Na era da pós-verdade, um jeito elegante de definir a mentira descarada, colocamos para reflexão como Eva enfrentaria os relatos sobre ela.
A provocação sobre o que pensaria Eva foi inspirada na frase de Eduardo Galeano que circula pela Web: se Eva pudesse rescrever o Gêneses acusaria Adão de contar mentiras à imprensa.
No entanto, a viagem no tempo é feita exatamente neste Dia Internacional da Mulher para acompanhar como foi construída a imagem do feminino ao longo da história, à parte os ensinamentos religiosos. Hoje, Eva seria militante pelos direitos da mulher e certamente acusaria Adão de espalhar notícias falsas sobre ela – ‘fake news’.
É interessante percorrer a História da Arte e verificar como os artistas interpretavam Eva em suas telas. Observar as expressões na fisionomia e no corpo e situar a obra no momento em que foi criada. A primeira trata-se da Expulsão do Paraíso (Capela Sistina), do pintor renascentista italiano, Michelangelo (1475-1564). Em plena Idade Média, idade das trevas, dos castigos e temor a Deus. Eva de Michelangelo aparece envergonhada….
O também italiano Tiziano, da mesma época, retrata Eva curiosa, buscando a maçã e Adão tentando dete-la com a mão no ombro. Será? Talvez seja pura viagem criativa…
A tela abaixo é de Paul Gauguim, do início do século XX – 1902. Eva nesta representação está enfrentando sua própria solidão, considerando que Adão, por sua vez, virado de costas demonstra que não é nada companheiro dela. Mais interessante ainda é o personagem feminino colocado no alto. Será Deus feminino, para ele?

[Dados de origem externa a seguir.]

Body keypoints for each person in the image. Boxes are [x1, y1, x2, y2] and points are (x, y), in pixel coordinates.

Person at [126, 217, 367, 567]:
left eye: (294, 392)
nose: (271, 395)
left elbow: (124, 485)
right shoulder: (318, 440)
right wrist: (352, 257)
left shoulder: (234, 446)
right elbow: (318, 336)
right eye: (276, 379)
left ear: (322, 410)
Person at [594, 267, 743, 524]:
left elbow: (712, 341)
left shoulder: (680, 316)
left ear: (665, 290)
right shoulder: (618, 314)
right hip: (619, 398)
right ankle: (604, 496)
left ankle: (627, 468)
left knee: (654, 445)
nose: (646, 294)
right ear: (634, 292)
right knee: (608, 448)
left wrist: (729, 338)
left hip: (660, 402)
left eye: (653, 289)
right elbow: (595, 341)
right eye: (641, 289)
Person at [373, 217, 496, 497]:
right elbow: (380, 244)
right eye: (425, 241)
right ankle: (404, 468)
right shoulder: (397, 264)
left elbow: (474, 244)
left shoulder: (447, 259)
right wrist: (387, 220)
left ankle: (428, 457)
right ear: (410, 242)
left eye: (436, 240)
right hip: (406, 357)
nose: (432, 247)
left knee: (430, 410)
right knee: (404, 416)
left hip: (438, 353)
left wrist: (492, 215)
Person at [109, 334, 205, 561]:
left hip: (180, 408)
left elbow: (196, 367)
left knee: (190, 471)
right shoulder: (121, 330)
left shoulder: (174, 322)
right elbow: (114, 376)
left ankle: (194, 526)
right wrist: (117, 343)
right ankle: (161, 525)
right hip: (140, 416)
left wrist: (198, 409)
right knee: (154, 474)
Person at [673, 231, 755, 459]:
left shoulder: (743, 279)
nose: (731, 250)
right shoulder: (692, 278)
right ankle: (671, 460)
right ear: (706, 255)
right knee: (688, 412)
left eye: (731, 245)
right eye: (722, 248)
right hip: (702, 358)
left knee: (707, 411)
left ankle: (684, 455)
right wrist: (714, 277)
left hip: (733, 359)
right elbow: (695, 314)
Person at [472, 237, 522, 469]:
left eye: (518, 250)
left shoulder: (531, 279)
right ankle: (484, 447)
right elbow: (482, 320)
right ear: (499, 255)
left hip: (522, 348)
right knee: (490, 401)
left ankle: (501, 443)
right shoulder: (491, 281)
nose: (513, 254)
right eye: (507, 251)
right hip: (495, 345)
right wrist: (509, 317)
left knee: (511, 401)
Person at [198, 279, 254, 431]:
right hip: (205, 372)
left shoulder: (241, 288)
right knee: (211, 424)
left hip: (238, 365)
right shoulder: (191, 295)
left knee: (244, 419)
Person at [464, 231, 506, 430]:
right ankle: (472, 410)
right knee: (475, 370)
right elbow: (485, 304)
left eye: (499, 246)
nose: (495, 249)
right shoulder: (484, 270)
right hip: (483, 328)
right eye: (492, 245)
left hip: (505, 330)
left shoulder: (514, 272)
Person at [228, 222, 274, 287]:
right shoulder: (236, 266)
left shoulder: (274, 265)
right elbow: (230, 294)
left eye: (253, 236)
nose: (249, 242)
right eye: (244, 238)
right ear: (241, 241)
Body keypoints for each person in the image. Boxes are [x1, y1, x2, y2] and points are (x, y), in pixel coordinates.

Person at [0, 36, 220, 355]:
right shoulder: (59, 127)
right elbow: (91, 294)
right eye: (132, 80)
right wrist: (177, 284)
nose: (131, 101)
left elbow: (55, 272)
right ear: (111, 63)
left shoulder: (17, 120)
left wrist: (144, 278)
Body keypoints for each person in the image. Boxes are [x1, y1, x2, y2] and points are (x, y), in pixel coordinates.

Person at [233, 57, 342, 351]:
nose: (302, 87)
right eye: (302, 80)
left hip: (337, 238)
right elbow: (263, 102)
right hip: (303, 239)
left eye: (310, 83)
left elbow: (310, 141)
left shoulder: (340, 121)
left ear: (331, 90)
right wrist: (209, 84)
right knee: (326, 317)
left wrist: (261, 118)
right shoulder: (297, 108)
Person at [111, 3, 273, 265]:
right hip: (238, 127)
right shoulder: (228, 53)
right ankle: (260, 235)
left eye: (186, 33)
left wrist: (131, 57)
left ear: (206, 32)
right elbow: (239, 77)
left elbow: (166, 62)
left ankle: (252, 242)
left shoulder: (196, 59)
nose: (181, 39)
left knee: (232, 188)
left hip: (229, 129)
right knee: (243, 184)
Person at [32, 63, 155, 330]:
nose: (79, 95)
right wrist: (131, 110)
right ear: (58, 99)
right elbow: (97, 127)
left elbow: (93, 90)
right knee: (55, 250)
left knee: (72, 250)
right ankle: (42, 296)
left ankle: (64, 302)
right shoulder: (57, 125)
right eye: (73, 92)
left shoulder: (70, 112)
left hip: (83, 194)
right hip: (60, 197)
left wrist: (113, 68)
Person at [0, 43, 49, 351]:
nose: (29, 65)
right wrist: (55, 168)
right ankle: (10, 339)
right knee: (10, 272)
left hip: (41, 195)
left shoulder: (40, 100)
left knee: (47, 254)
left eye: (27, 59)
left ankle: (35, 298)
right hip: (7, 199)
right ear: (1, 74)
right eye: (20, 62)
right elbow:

Esta litogravura de Salvador Dalí, o gênio da surrealismo na arte, é uma interpretação de Eva um pouco mais leve, apesar da nuvem negra que paira sobre ela. O diálogo fálico da serpente com os dois e a borboleta em tamanho maior para o homem, talvez propõem a força da sexualidade masculina em relação a feminina. Muito instigante este símbolo cobrindo as genitálias.
Adão e Eva, de Ismael Nery, o único considerado surrealista no Brasil, revela nossa brasilidade. Também é do início do século XX. A negritude do casal e a descontração de Eva. Sinceramente, Nery em sua criação, representou um Adão, aparvalhado, como podemos dizer anestesiado. Eva com uma certa vergonha ao cobrir-se timidamente., embora firme carregando o seu homem.
Ahhh… Aqui apreciamos o colombiano, Fernando Botero, com seus personagens gordos. Fantástico em suas interpretações, Botero revela que algumas vezes na sua pintura os temas são deformados e parece dar a impressão que faz uma sátira. “Isso não é verdade. As deformações em minha obras, tem fundamento numa inquietude estética por razões estilísticas”.
Cá pra nós, as obras de Botero são consideradas críticas sociais, políticas e de costumes. Observem atentamente esta obra e constatem que tanto Adão como Eva estão com o olhar no mesmo nível, cada qual com sua maçã e a serpente tentando alcança-las e um detalhe: Eva está com a maçã mordida. Ousada mulher!
Botero fez esta obra em 2005, em pleno século XXI, com toda a transformação e o grau de igualdade da mulher em relação ao homem. A maçã foi uma escolha dos dois e a cumplicidade no olhar revela que estão muito juntos nesta história. Legal não acham?
Para encerrar este percurso buscando a imagem de Eva na História da Arte, colocamos intencionalmente a escultura do casal etrusco, em terracota, que hoje encontra-se no Museu de Vila Júlia de Roma. Não refere-se ao tema Adão e Eva, embora tenha o sentido de significar o papel da mulher na arte e na história.. A mulher etrusca ,segundo relatos dos filósofos e historiadores da antiguidade, Teopombo de Chio e Aristóteles, era culta, independente e livre.
O misterioso povo etrusco viveu ao sul do rio Amo e ao norte doTibre, mais ou menos nas áreas equivalentes a Toscana, Lácio, Campana e Umbria, na Itália, em torno do século VI a. C. Isso mesmo, antes de Cristo, na mais remota antiguidade, as mulheres tinham voz nos votos, ao lado dos companheiros nas festas, escolhiam seus parceiros para ter filhos. Uma civilização que foi praticamente apagada da história e as mulheres, por sua vez, interpretadas pelos arqueólogos como libertinas e promíscuas pelas figuras encontradas nas tumbas.
Mas é assunto para o próximo artigo!